Cumhurbaşkanı Yardımcısı Fuat Oktay’ın bütçe sunumu sırasında,
İstanbul Sözleşmesi gündeme taşınabilirdi. EŞİK- Eşitlik için Kadın
Platformu olarak Sözleşme’ye taraftar tüm milletvekillerinin,
İstanbul Sözleşmesi yazılı maskeler takmasını talep etmiştik.
Birçok açıdan kritik öneme sahipti böyle bir eylemde tüm vekillerin
ortaklaşması. Öncelikle Fuat Oktay’ın İstanbul Sözleşmesi’ne
yönelik birtakım hazırlıkları koordine eden kişi olması bakımından
önemliydi. Ayrıca EŞİK Platformun konuya ilişkin görüşlerini
iletmek için gerçekleştirdiği randevu talebine duyarsız, sessiz
kalan Fuat Oktay protesto edilerek parlamenterler, sivil toplumun
iktidarca işitilmeyen sözünü duyurmuş olacaktı.

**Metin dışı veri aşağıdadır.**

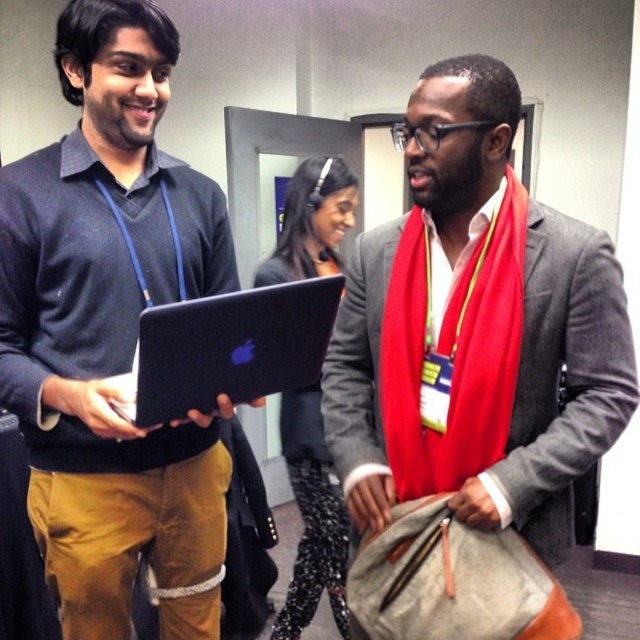
In the scene shown: Is matte black laptop at center above black glossy laptop at center?

Indeed, matte black laptop at center is positioned over black glossy laptop at center.

This screenshot has width=640, height=640. I want to click on matte black laptop at center, so click(x=113, y=333).

Where is `matte black laptop at center`? This screenshot has width=640, height=640. matte black laptop at center is located at coordinates (113, 333).

Which of these two, matte gray blazer at center or black matte laptop at center, stands shorter?

black matte laptop at center

Does point (424, 454) come closer to viewer compared to point (269, 342)?

No, (424, 454) is further to viewer.

Locate an element on the screen. matte gray blazer at center is located at coordinates (476, 330).

Between matte gray blazer at center and black glossy laptop at center, which one appears on the right side from the viewer's perspective?

matte gray blazer at center

Who is more distant from viewer, (x=512, y=291) or (x=332, y=580)?

Positioned behind is point (x=332, y=580).

This screenshot has width=640, height=640. Find the location of `matte gray blazer at center`. matte gray blazer at center is located at coordinates (476, 330).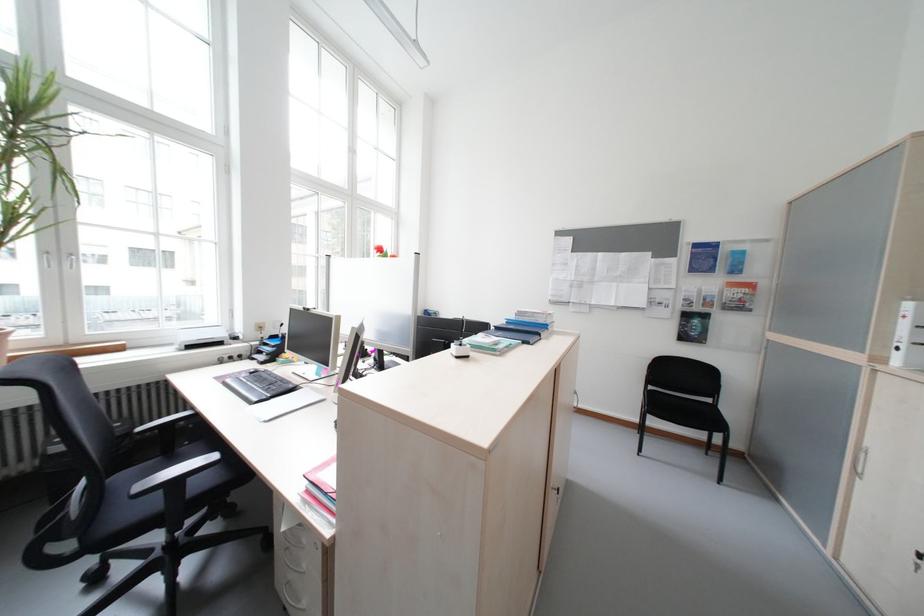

Ve tabii belki bir kerecik olsun gündemi belirleyen iktidar
değil de muhalefet kanadı olacaktı. Önce söz verip sonra türlü
bahanelerle karar sorumluluğunu birbirlerine atarak iktidarın
yönlendirdiği gündemin peşinde savrulmayı seçtiler. Tam da bütçe
sunumu günlerinde iktidar medyası HDP’yi PKK terörüyle
özdeşleştirecek baskınlar yapıyordu, il başkanlıkları binalarına.
Aynı haber bültenlerinde İyi Parti, Muzaffer Özdağ’ın, Buğra
Kavuncu hakkındaki iddiaları nedeniyle FETÖ ithamıyla anılıyordu.
Ve CHP de yeni parti oluşumları ihtimali medya diliyle abartılarak,
iktidarca köşeye sıkıştırılmaktaydı. Kedi bile köşeye sıkıştığında
kaplan kesilir ama bizim muhalefet, blok olarak görünmekten
korkmaya devam etti.
Diğer yandan biliyoruz tabii ki ‘Millet İttifakı zarar görür’
iddialarının bahaneden ibaret olduğunu. Siyasete egemen eril
zihniyet, İstanbul Sözleşmesi hakkında verilecek bir kararın
Türkiye’nin geleceğine dair karar vermek anlamına geldiğini idrak
edemiyor. Kadın sorunu olarak görüyor ve daha kötüsü kadın
sorunlarını toplumsal ve siyasal mesele olarak değil magazin
gündemiymiş gibi değerlendiriyor. İstanbul Sözleşmesi’nin
uygulanmasıyla hükümet bütçesi arasındaki ilişkiyi kurmaktan aciz
olmasalar gerek ama eril akıllı ve köhnemiş siyaset anlayışıyla
maluller, orası kesin. Çünkü kadını, siyasetin öznesi saymayan
zihniyet ancak kadın sorunlarını siyasetin ana konusu değil tali
mesele sayar. İstanbul Sözleşmesi dahil saldırı altında olan bütün
kadın kazanımlarına yönelik iktidar tutumunu, asıl sorunu
perdelemek için kullanılan araç olarak görüyorlar hâlâ. Akıllarınca
kadın o kadar ikincil konumda ki eşit yurttaşlık hakkını
aşındırmayı hedefleyen tüm saldırılar, ekonomi gibi ‘gerçek
sorunları’ gizlemek için gündeme taşınmış kabul ediliyor. Kadın
sorunları parlamentoda konuşulmak zorunda kalınırsa da vekiller
arasında iş bölümü yapılmış gibi gösterilip, bir iki istisnayla
sadece kadın vekillerin dile getirmesi bekleniyor.
Nitekim Aile Çalışma ve Sosyal Hizmetler Bakanlığı bütçesinin
sunumu sonrasında her zamanki tablo tekrar hayata aksetti. Kadın
vekiller şahane tespitlerle sorunları dolu dolu dile getirirken
erkek vekiller pek az istisnayla sınıfta kaldı yine. Bakanın
sunduğu bütçe raporunu hem kadının statüsü hem de eril şiddetle
mücadele yönünden eleştirmeyi ve tabii ki milletvekillerinin
konuşmalarına atıf yapmayı düşündüğüm halde yazının hacmini daha
fazla büyütmemek için bu konuyu haftaya bırakmak iyi olacak.
Bitirirken sadece şu kadarını söylemekle yetineyim: Kamu
kaynaklarından kadın eşit pay almadan kadına yönelik ayrımcılık
bitmeyeceği gibi şiddetle de gerçek anlamda mücadele edilmiş
olmayacaktır. Bu bir demokrasi sorunu aynı zamanda ve demokrasi
hiçbir zaman iktidarların değil muhalefetin çabasıyla gerçekleşir.